The only way to thwart militant activity is to gain prior knowledge of their plans.

Editorial July 30, 2013
Policemen collect evidence outside the site following the brazen attack in DI Khan. PHOTO: REUTERS

It seems the militants are becoming more and more daring, making inroads of a kind never seen before. The attack on the Dera Ismail Khan Jail, housing some 5,000 prisoners, late July 29, is virtually unprecedented. The purpose was clearly to release the 300 or so militants housed at the jail and the 150 or more Taliban men involved in the action succeeded in taking away around 243 prisoners. Six were recaptured by the police. The raid on the jail, responsibility for which has already been claimed by the Taliban, involved 60 suicide bombers and began with rockets fired at the jail as the militants, dressed in police uniforms, burst in. Attempts are now on to recapture the escaped militants, with the good people of DI Khan warned to stay indoors in case further gun battles break out. But there is a more pressing question here: even more pressing, perhaps, than the question of recapturing the men who have fled, is the issue of how this could have happened. We clearly see a complete security and intelligence failure, with the Taliban able to pull off what is certainly one of the most audacious prison breaks we have seen. How did this happen? Why did agencies apparently fail to pick up even a whiff of what was clearly an elaborate plan, worked out over many days and with a large group of people obviously involved.

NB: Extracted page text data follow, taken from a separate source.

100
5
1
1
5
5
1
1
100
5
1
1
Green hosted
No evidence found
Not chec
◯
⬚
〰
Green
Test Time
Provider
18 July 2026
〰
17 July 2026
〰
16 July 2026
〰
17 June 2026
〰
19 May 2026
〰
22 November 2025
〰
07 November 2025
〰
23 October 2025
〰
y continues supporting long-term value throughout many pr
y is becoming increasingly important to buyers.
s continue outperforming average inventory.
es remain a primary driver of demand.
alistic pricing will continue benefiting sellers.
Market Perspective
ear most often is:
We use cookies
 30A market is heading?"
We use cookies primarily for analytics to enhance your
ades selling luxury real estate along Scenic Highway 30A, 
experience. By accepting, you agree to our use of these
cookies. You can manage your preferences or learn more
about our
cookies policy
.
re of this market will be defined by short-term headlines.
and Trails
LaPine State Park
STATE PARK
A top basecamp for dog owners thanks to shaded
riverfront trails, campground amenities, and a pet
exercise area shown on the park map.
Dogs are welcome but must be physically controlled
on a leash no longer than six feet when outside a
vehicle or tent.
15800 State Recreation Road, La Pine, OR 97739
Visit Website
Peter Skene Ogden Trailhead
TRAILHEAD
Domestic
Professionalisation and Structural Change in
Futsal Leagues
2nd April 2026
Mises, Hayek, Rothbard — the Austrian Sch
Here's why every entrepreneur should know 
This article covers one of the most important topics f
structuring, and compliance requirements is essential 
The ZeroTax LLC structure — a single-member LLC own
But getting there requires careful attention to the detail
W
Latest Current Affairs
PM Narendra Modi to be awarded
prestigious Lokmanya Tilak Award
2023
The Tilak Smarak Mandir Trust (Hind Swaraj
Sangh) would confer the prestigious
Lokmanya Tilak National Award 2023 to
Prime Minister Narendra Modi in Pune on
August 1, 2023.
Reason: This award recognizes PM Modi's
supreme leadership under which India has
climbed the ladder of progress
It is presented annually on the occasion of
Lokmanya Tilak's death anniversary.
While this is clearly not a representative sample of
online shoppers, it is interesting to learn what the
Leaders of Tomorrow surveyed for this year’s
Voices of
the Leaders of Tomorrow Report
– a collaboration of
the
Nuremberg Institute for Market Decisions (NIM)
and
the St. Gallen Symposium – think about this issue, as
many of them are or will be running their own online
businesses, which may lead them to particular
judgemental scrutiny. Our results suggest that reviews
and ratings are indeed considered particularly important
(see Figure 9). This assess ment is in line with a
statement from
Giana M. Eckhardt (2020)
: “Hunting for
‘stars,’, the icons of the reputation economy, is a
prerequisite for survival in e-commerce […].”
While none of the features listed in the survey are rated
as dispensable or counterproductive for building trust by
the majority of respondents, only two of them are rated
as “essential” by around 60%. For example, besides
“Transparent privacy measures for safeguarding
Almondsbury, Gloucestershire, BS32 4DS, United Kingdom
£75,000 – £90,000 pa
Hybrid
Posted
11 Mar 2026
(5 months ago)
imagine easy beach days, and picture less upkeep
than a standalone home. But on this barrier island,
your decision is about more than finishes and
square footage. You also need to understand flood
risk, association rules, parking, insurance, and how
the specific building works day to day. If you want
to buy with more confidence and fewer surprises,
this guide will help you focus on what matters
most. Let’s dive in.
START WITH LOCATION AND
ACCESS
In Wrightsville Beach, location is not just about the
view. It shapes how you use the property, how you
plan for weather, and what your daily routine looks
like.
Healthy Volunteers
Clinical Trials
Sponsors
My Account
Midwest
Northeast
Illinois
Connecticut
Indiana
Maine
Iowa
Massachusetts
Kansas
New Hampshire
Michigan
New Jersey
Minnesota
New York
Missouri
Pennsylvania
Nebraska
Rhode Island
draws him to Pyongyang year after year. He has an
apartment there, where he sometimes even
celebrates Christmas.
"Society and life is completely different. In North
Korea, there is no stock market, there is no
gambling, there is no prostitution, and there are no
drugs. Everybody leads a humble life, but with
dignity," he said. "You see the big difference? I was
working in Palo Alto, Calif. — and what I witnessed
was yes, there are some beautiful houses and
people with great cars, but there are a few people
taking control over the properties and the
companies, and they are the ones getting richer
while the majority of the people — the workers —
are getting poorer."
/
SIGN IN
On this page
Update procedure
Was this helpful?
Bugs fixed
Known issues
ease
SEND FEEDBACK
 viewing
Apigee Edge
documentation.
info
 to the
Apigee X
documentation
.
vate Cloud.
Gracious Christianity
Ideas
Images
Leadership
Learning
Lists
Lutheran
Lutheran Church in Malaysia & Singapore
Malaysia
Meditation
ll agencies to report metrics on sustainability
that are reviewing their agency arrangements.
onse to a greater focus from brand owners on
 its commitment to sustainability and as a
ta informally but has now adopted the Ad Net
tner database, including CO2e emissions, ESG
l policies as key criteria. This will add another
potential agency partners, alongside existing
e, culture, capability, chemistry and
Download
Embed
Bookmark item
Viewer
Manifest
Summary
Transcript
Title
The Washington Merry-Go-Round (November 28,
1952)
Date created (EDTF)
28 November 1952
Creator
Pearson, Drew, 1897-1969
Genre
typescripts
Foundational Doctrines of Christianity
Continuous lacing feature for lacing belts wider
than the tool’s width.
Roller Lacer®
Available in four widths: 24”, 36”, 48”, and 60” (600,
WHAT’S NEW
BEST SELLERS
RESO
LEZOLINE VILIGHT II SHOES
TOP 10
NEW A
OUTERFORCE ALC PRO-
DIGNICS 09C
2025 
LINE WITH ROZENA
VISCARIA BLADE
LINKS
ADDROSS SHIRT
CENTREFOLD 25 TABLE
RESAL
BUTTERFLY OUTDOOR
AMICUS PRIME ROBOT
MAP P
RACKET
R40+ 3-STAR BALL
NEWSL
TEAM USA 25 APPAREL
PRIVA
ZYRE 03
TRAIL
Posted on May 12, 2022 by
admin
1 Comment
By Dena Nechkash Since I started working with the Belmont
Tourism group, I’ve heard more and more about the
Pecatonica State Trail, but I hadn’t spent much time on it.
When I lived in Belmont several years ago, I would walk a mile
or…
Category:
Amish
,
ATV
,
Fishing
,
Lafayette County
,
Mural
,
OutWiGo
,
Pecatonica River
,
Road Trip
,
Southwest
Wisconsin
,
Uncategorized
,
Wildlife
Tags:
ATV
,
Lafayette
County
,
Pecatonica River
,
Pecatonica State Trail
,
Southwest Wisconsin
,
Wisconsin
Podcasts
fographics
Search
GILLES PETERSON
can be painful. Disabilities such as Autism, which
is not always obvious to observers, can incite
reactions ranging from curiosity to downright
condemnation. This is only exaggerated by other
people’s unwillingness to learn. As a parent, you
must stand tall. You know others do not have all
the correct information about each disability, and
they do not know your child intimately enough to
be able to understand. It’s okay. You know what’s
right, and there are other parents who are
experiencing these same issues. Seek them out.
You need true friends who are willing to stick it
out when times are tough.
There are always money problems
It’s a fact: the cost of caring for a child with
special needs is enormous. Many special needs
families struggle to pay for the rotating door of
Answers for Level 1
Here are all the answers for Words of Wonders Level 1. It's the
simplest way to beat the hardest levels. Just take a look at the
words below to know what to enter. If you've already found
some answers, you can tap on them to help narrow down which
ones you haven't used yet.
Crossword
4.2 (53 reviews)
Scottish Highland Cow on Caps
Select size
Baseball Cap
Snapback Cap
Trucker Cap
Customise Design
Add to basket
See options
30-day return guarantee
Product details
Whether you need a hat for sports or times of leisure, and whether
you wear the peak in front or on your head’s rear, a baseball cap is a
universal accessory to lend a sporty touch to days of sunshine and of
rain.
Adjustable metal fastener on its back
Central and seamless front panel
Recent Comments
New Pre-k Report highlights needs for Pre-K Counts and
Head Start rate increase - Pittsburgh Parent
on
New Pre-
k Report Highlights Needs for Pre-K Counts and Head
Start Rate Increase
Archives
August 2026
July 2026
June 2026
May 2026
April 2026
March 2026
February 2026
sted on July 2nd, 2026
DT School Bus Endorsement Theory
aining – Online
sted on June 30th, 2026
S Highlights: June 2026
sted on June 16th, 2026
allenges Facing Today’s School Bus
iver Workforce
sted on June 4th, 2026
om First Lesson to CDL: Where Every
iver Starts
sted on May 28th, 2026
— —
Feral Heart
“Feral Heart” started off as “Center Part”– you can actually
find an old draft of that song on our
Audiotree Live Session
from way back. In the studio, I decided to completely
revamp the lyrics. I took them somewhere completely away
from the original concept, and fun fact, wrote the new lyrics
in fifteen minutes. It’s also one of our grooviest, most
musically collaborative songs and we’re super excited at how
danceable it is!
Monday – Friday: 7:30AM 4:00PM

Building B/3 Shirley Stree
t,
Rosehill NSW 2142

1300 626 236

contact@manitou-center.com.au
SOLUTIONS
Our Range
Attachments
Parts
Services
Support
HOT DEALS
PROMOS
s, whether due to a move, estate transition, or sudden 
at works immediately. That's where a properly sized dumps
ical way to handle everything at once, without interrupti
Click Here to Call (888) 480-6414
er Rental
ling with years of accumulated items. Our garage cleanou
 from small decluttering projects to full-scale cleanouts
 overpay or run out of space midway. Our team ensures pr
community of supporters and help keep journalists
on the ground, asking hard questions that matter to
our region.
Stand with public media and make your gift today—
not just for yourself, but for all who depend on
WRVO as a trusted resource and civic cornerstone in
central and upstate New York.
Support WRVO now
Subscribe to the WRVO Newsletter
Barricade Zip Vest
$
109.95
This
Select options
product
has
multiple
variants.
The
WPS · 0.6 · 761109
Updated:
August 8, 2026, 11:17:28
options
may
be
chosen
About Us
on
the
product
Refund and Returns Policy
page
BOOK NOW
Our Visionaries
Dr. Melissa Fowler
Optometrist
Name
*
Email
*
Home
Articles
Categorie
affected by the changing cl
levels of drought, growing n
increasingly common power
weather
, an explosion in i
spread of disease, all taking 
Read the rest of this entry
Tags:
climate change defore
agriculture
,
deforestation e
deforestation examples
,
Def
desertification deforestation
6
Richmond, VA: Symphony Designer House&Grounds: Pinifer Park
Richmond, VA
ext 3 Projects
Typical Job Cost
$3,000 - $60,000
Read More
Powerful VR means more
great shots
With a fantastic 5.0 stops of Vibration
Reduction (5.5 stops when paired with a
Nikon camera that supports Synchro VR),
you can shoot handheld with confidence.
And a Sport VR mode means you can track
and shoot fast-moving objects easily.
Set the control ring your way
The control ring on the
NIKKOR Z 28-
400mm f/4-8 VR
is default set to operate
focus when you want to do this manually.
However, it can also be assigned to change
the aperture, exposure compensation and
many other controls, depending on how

In such circumstances, the intelligence failure is unacceptable. The only way to thwart militant activity is to gain prior knowledge of their plans. By now, after so many years of tackling militancy, our elaborate intelligence networks — funded by public money — should have made inroads into militant set-ups, allowing them to gain important information. Only through such means can we ward off the kind of action seen in DI Khan. An assessment needs to be made of why such information is apparently not coming in, so that gaps can be plugged and the entire security structure re-examined as required so that it can be set up in a manner designed to prevent the kind of security nightmare that unfolded on July 29.

Published in The Express Tribune, July 31st, 2013.